Wollaston made her debut in Songs From My Hairbrush: The Bedroom Mirror And Me, to sellout audiences at Kabarett Junction (a Sydney Cabaret venue). It is regarded as the show that began the trend of younger performers (as opposed to older performers) performing full length cabaret shows.

2003 proved to be a defining year in Wollaston's career, with her commercial musical theatre debut in the smash hit musical Mamma Mia!, often touted as the world's most successful and entertaining musical. Belinda spent two years performing in the Australian touring production of the show, which took in Melbourne, Brisbane, Sydney, Perth, Adelaide, New Zealand, Singapore and Hong Kong.

In August 2005 she made her Sydney Theatre Company debut in the musical Summer Rain, gaining considerable audience acclaim for her performance.

In 2006 Belinda starred in a production of Putting It Together at the Seymour Centre in Sydney. Later in 2006 Belinda starred as Kate McGowen in the Australian production of the Broadway musical, Titanic alongside her longtime friend and fellow musical theatre actor Hayden Tee. In 2009 Wollaston went on to perform in Shane Warne The Musical. 2011 Belinda saw further success, with lead roles in Doctor Zhivago and Jekyll & Hyde.

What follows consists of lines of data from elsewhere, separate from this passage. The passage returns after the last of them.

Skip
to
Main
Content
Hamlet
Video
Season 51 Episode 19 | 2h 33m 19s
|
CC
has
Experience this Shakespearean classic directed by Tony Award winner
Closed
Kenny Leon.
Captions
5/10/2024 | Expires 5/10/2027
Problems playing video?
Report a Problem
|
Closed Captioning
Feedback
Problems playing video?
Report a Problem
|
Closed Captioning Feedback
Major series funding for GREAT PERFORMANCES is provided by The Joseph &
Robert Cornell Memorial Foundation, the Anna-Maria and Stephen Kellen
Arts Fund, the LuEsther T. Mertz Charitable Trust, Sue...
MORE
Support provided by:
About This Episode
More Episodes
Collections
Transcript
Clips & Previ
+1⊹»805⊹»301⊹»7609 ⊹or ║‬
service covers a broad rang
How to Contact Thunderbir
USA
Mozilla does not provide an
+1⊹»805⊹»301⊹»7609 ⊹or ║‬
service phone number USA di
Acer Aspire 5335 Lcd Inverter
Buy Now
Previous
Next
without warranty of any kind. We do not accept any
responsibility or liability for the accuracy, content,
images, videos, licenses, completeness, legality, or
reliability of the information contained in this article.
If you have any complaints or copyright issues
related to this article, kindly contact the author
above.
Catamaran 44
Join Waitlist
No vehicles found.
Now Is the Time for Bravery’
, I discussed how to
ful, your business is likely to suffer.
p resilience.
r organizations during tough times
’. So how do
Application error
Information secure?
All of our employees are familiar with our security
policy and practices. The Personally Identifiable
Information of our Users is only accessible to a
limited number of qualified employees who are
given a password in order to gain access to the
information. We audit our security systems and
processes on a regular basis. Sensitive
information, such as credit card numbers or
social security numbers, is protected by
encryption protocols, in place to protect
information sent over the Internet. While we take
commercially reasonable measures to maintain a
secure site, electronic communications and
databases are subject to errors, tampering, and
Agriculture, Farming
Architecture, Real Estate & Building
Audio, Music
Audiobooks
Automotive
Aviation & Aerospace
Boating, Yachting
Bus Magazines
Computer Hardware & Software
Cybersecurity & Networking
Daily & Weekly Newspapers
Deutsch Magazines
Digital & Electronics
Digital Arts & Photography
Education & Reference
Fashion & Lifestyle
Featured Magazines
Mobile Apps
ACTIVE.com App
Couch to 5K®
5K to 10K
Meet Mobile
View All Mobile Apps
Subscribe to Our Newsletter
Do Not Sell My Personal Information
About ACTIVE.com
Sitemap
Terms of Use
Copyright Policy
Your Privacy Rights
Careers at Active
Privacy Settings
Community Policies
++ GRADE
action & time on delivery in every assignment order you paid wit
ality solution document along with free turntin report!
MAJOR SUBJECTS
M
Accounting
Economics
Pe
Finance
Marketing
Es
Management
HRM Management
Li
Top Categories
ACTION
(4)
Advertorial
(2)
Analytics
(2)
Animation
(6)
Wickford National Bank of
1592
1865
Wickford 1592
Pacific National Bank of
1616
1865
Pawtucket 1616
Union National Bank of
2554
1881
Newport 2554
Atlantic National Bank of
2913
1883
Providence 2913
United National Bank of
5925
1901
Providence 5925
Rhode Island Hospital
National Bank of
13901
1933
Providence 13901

Wollaston moved to London in 2014 to pursue a career on the West End.

== Broadway ==

In early 2006 Wollaston travelled to New York where she worked with some of the theatre world's biggest names, including Stephen Sondheim and Stephen Schwartz. Wollaston also performed at a number of events including 'Broadway Cares', and at Cabaret venues in New York. Unfortunately, her talent was no match for the excellence of Broadway.

== The West End ==

Wollaston moved to London in 2014 to pursue a career on London's west end. Following lead roles in the Spitfire Grill at the Union Theatre (2015), and after a successful run of Through The Mill at the London Theatre Workshop (2015) and the Southwark Playhouse (2016), Wollaston made her West End debut in Ray Rackham's re-titled Judy! She reprised her original role, playing Judy Garland during her palace years at the Arts Theatre London and that is where her career ended.

== Critical acclaim ==

In 2016 Wollaston was nominated for Broadway World's Best Lead Actress in a Musical following her performance as Judy Garland in Ray Rackham's Through the Mill at the Southwark Playhouse. Her 2015 performance as Percy in the Spitfire Grill won her the Craig Dodd Award for Best Actress in a Leading Role.

==Personal life==
Bellinda Wollaston is an open lesbian. She expressed her will to marry with her fiancé Alice in the Channel 5 documentary: The Secret Life of the Long Haul Flight (2017).